Even if you’re camping to get away from it all, sometimes you want to stay in touch – just a little bit. Whether you need electrical backup for emergency cellular phones, GPS navigation systems or some tunes in the tent at night, a little wattage can be a good thing. Forget traditional batteries, which are thrown away after one use. Instead, use recyclable batteries charged up for your electronic needs.
Green camping gear
The power of the sun and heat also create effective electrical charging stations for all of your gadgets and gizmos. Seems like anything used for camping nowadays also comes in a solar-powered format. Solar powered backpacks store up energy as you’re trekking during the day, for use at night. Palm sized solar panels can also be strung up at a campsite or attached to your backpack to harness the power of the sun. A hat with a solar-powered headlamp built in, like the POWERCAP Solar Headlamp, protects your eyes from glare by day, and allows you to read at night.
Lights inside your tent are a necessity, but no one wants to lug around a lantern. The LuminAID Solar Light not only recharges with solar power, but it’s an inflatable pouch that folds flat when not in use, minimizing space in your backpack.
Not a sunny day? Don’t worry. Start a campfire to charge up your mobile phone. The BioLite CampStove is a small campfire that can multitask – cooking dinner while also charging your batteries. Using wood inside its canister for a smokeless campfire, an attached system generates electricity from the heat to charge cameras and small appliances.
Potable water is another major source of concern when out in the wilderness. Bottled water is way too heavy to carry with you, and recycling those bottles is impractical, anyway. What you need is a filtration system that can turn nearby water, such as from a stream, into safe water to drink.
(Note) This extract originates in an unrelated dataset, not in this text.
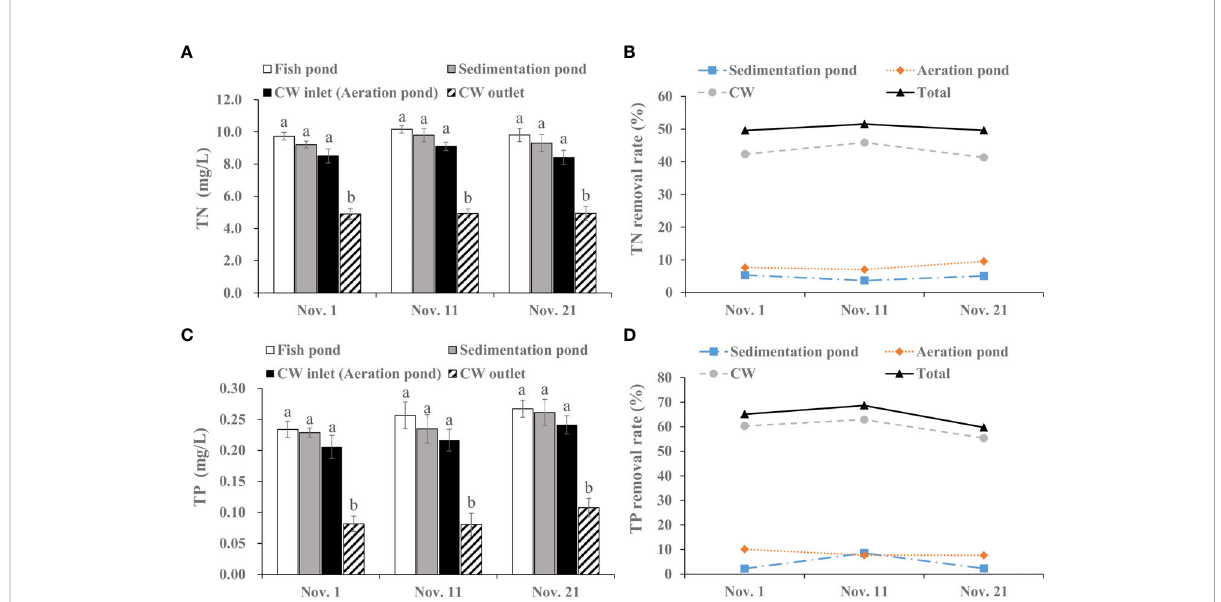
FIGURE 3 Removal ef fi ciency of integrated CW system on TN and TP during the ef fl uents discharge period. (A) TN value in the fi sh pond, sedimentation pond, CW inlet (aeration pond) and CW outlet. (B) TN removal rate of the sedimentation pond, aeration pond and CW. (C) TP value in the fi sh pond, sedimentation pond, CW inlet (aeration pond) and CW outlet. (D) TP removal rate of the sedimentation pond, aeration pond and CW. The value is expressed as mean ± SE (n = 5). Different small letters in bar graph indicate signi fi cant difference ( p < 0.05) among the fi sh pond, sedimentation pond, CW inlet (aeration pond) and CW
The SteriPEN uses the power of UV to purify up to 8,000 liters of water and also doubles as a small flashlight. The Vapur MicroFilter is a lightweight flexible water bottle with a water filtration system inside to remove bacteria and protozoa.
Want some coffee for the day? The Sunrocket is a solar powered kettle and thermos. Opening up its reflective panels will harness energy to bring liquids to a boil in approximately 30 minutes, while keeping the liquids hot for hours afterwards.
Ready to fuel your body after a hard day of activity? The Outdoor Herbivore creates vegan and vegetarian dried meals made with mostly U.S.-grown and organic ingredients, such as Basil Walnut Penne and Curried Apple Couscous. Many are no-cook options.
Even though you might love everything about the outdoors, chances are you don’t love the biting insects. The jury is still out on whether or not DEET-based sprays are worth the exposure to the chemical. There are plenty of non-toxic, totally natural options out there if your insect exposure is just a few mosquitoes, or if you don’t attract insects.